**PROBLEM TO WORK ON**
Reproduce the text of all the rows below word for word. Leave the pictures out of your answer.

**RECORDS SUPPLIED**
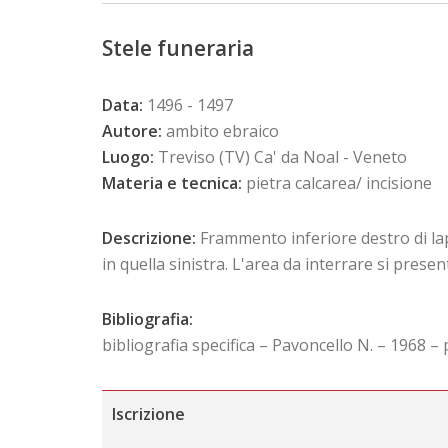
Stele funeraria
Data:
1496 - 1497
Autore:
ambito ebraico
Luogo:
Treviso (TV) Ca' da Noal - Veneto
Materia e tecnica:
pietra calcarea/ incisione
Descrizione:
Frammento inferiore destro di lapi
in quella sinistra. L'area da interrare si present
Bibliografia:
bibliografia specifica – Pavoncello N. – 1968 – 
Iscrizione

**ANSWER TO THIS PROBLEM**
Stele funeraria
Data:
1496 - 1497
Autore:
ambito ebraico
Luogo:
Treviso (TV) Ca' da Noal - Veneto
Materia e tecnica:
pietra calcarea/ incisione
Descrizione:
Frammento inferiore destro di lapi
in quella sinistra. L'area da interrare si present
Bibliografia:
bibliografia specifica – Pavoncello N. – 1968 – 
Iscrizione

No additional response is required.